ABOUT THIS TASK:
How many lines in the data below have the string "align"? Reply with the number alone.

DATA SECTION:
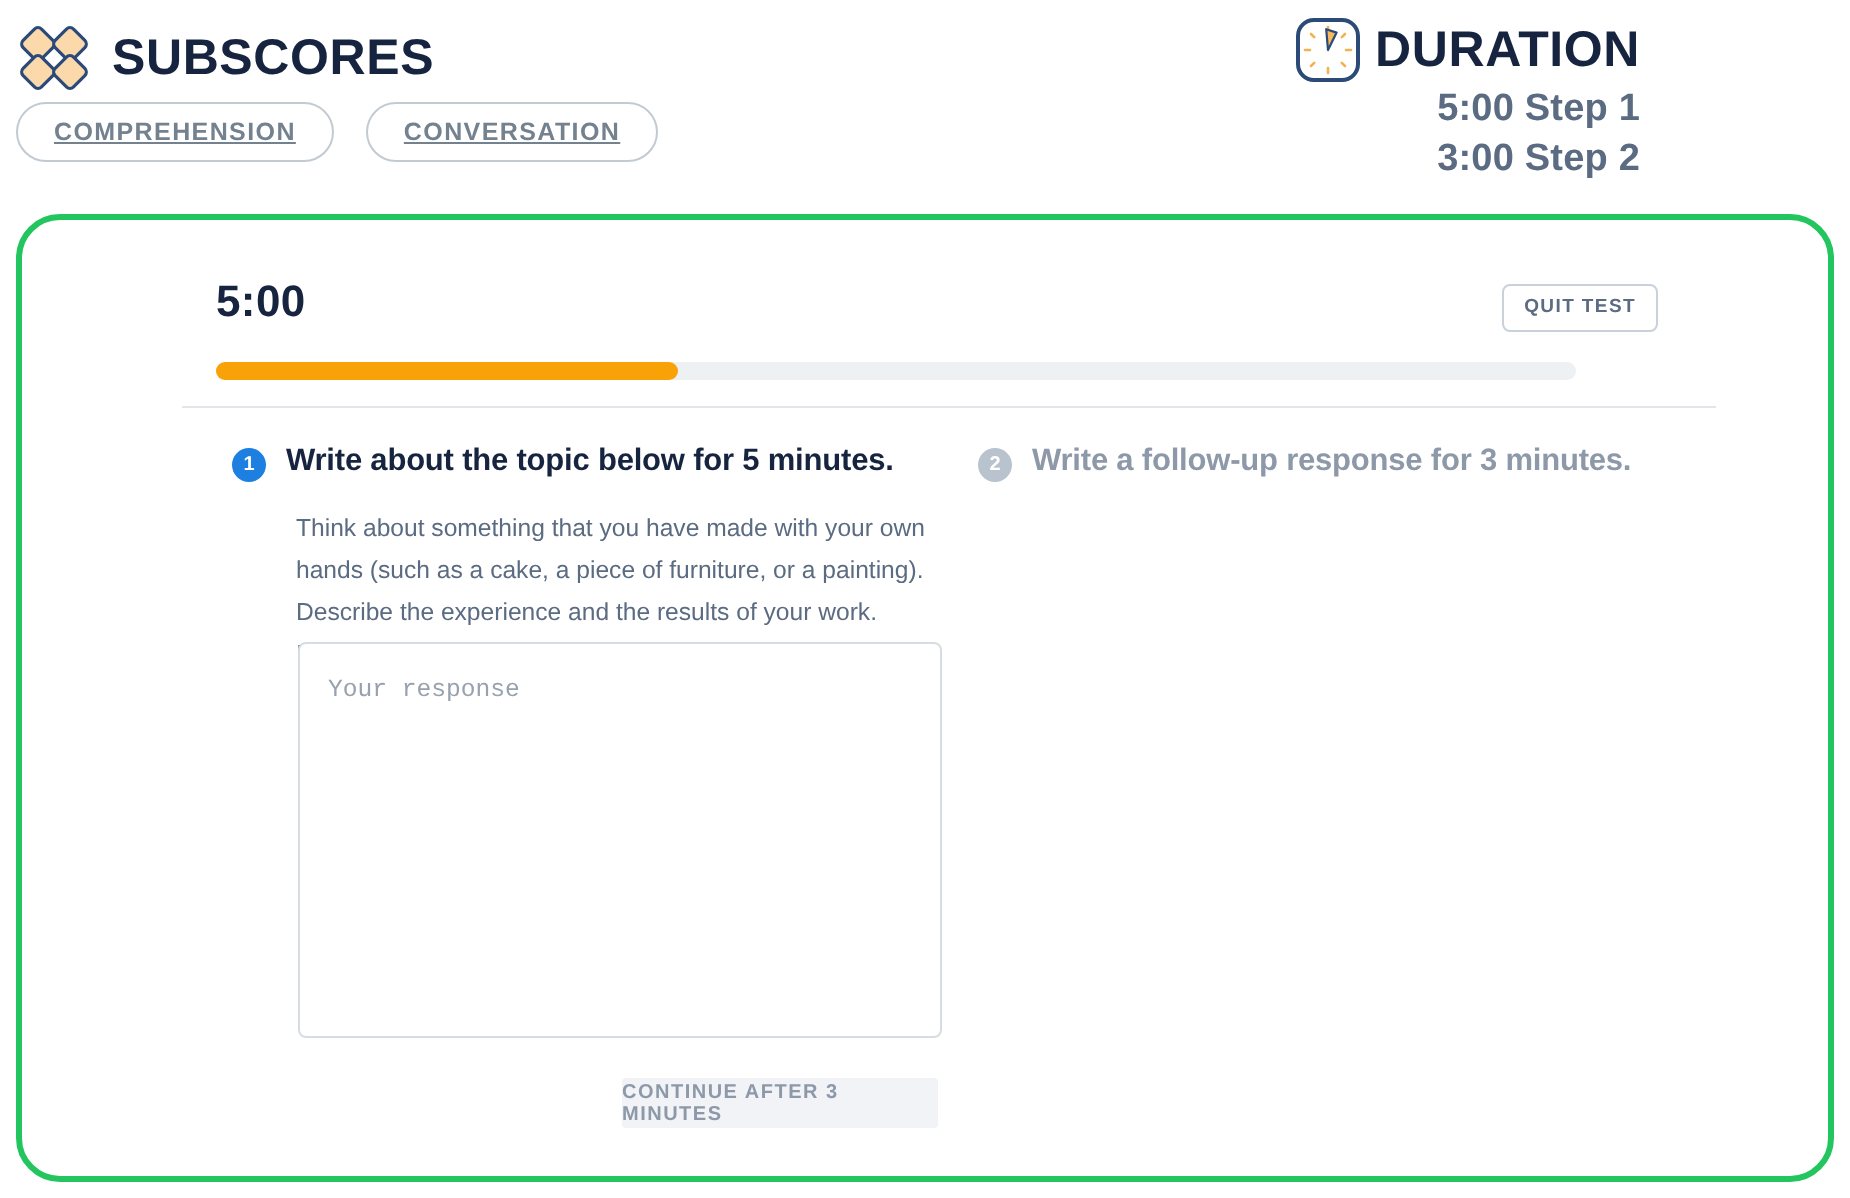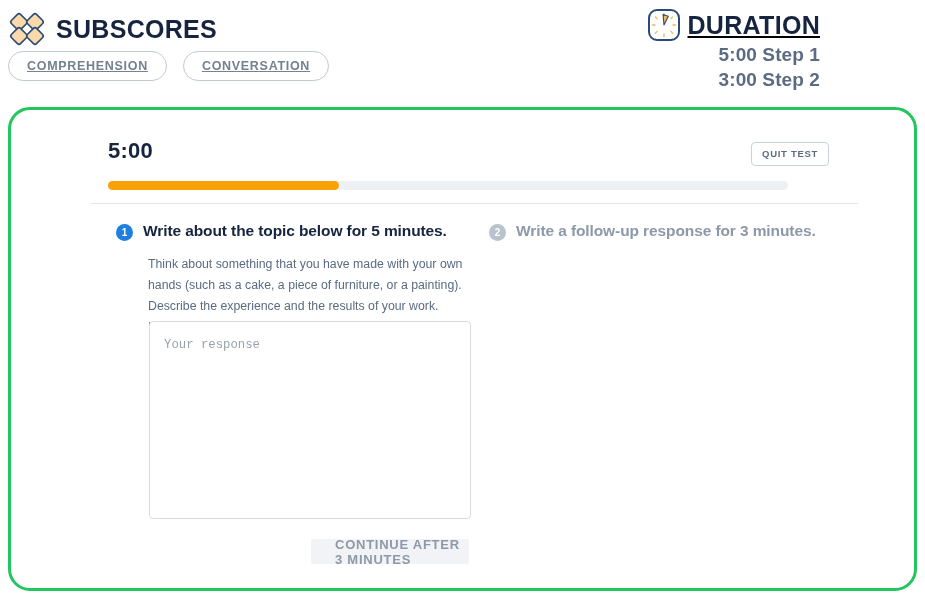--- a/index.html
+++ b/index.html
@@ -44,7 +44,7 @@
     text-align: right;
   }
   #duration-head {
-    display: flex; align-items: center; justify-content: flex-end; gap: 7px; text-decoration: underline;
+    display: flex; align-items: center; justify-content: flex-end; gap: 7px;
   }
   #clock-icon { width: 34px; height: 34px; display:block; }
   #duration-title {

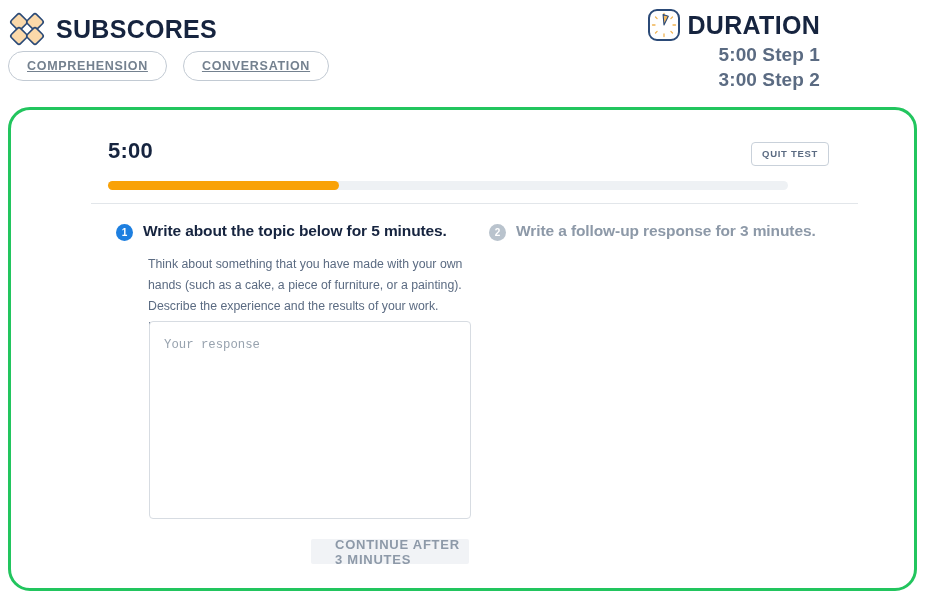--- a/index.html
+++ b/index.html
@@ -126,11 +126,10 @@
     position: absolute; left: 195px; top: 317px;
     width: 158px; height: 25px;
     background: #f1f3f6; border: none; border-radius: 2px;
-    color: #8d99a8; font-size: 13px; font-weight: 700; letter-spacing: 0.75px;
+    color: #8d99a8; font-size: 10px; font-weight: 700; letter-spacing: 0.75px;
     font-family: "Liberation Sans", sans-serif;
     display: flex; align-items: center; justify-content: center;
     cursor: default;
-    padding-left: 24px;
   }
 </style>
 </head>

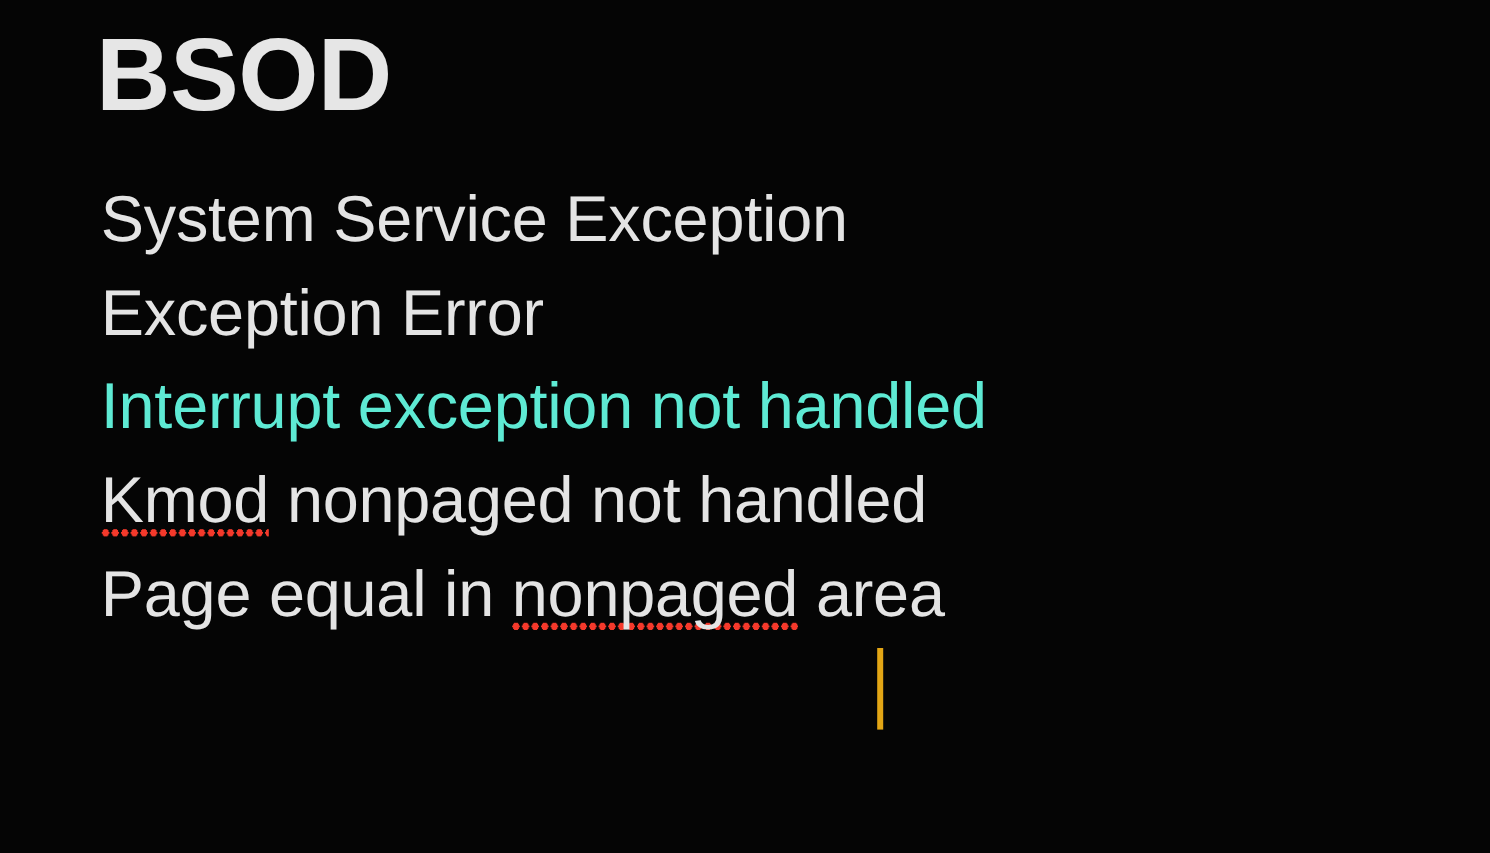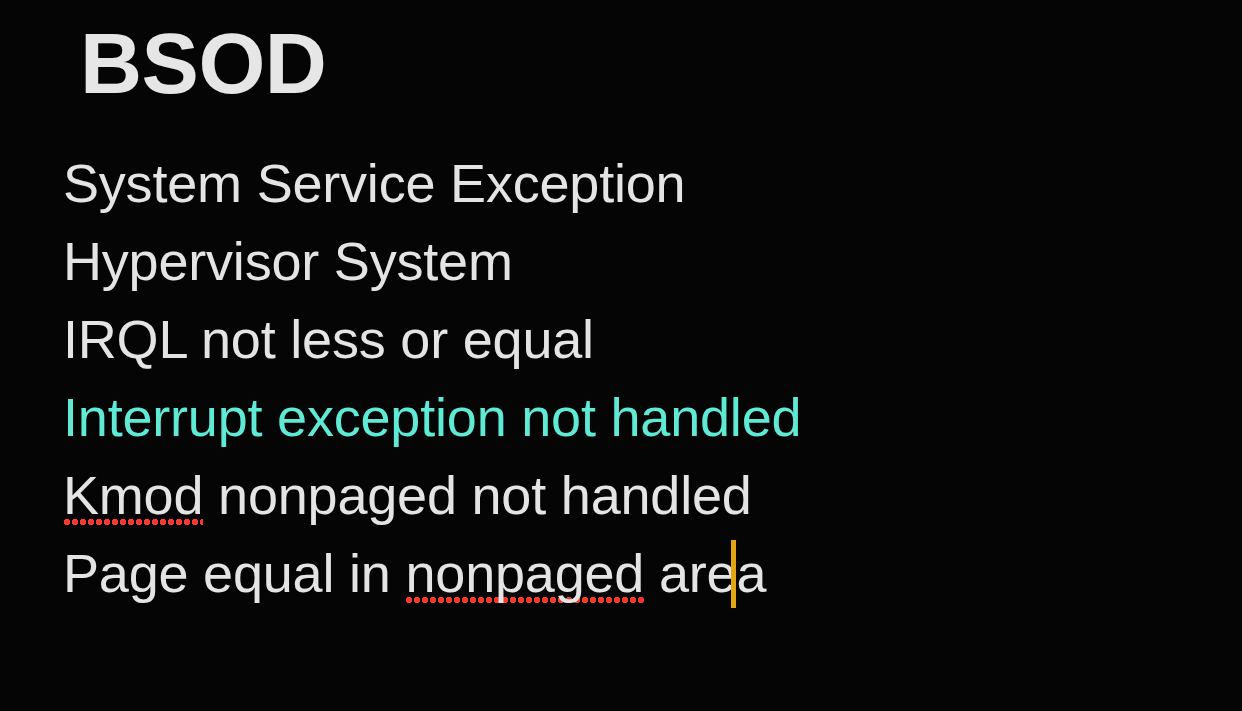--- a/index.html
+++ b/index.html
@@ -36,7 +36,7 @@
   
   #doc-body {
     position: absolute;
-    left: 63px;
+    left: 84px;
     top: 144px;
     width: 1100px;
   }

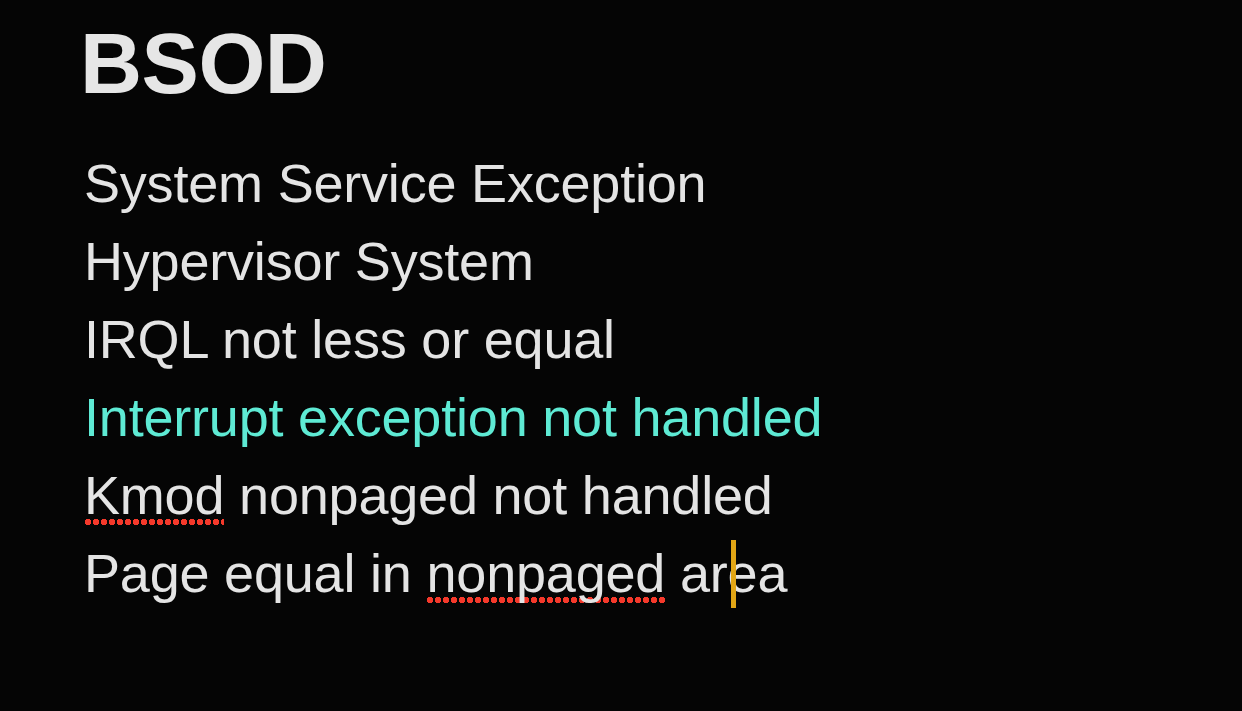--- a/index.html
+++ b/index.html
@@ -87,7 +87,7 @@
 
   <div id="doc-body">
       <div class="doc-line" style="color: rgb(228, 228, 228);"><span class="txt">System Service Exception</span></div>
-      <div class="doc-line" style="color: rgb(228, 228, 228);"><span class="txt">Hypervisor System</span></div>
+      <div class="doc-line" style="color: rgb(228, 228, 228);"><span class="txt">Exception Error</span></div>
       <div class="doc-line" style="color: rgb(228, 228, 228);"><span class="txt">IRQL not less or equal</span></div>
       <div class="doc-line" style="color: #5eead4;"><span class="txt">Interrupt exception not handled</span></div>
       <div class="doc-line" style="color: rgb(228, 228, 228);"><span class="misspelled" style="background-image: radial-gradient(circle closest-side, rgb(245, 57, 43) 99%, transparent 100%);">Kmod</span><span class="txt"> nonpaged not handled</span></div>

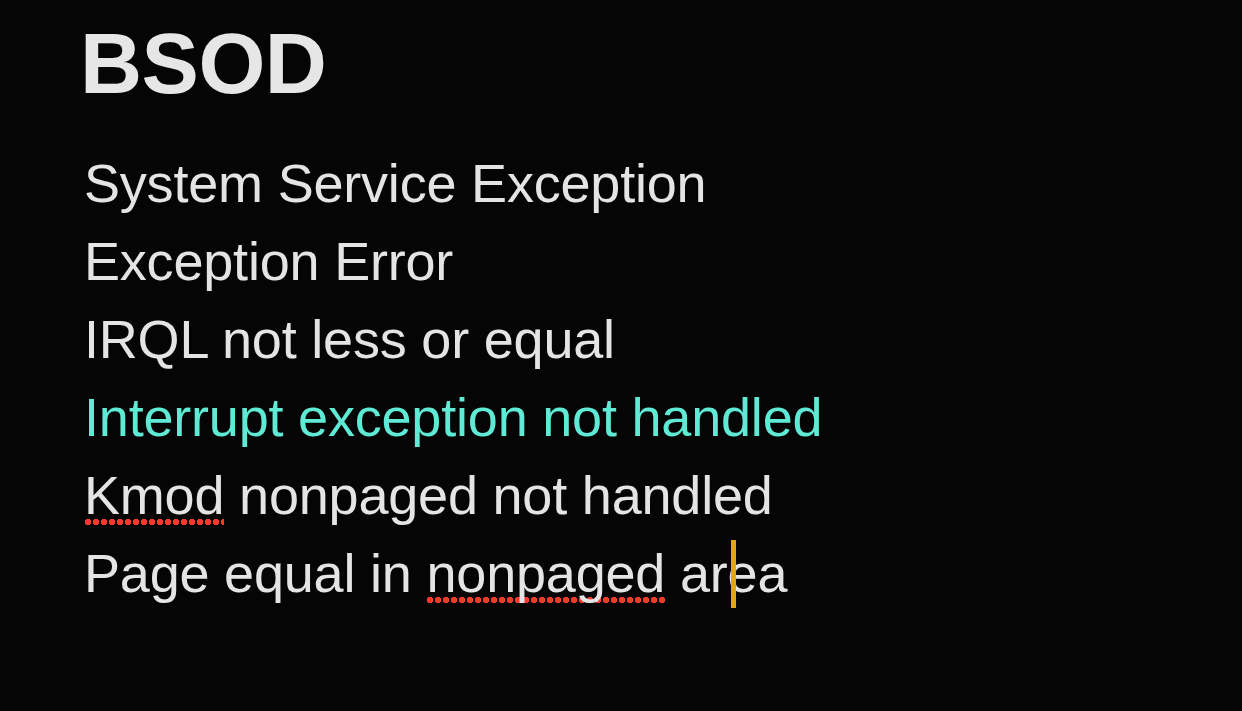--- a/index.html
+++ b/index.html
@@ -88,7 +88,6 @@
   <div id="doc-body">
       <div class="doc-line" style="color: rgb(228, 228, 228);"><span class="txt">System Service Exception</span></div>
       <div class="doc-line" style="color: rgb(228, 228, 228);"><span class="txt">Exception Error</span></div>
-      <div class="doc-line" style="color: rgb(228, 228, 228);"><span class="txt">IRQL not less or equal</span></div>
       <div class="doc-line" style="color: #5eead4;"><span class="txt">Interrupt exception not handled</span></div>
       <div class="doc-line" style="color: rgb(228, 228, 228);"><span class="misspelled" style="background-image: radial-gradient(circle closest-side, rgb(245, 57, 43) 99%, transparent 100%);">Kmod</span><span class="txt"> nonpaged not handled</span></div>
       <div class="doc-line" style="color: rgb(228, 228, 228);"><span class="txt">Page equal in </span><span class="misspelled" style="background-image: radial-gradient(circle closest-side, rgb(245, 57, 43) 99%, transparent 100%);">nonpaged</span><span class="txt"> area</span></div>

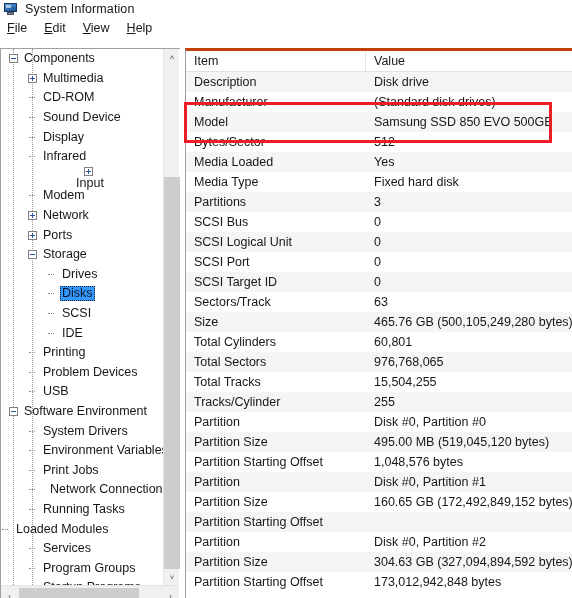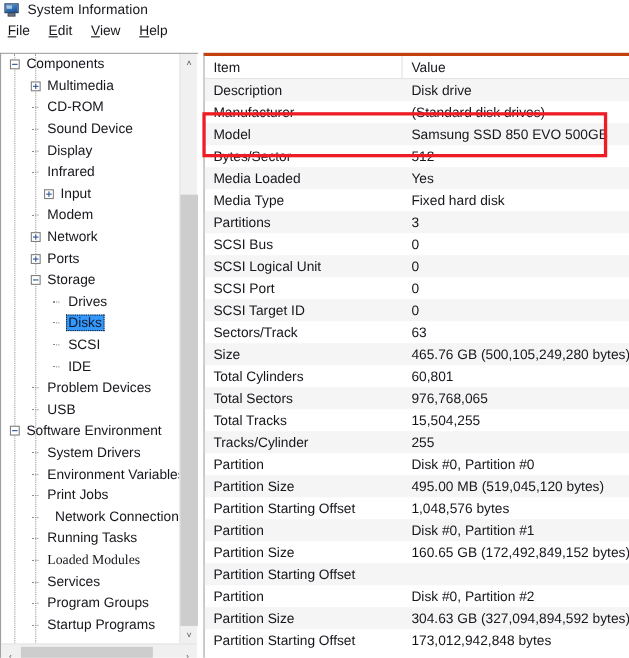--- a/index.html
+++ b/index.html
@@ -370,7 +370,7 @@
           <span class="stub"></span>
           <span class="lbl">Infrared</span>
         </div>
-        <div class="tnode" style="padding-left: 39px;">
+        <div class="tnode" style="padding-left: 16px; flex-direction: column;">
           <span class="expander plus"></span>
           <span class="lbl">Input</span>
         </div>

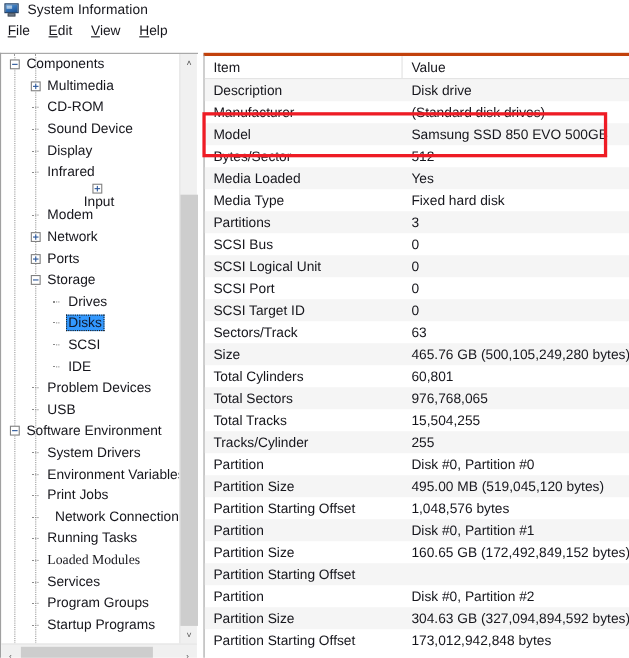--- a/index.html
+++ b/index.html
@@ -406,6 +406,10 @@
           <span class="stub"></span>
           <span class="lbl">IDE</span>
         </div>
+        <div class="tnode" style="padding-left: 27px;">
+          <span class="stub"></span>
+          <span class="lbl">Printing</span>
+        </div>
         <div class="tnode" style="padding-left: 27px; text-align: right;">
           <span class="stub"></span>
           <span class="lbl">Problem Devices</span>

WRITTEN RESPONSE:
5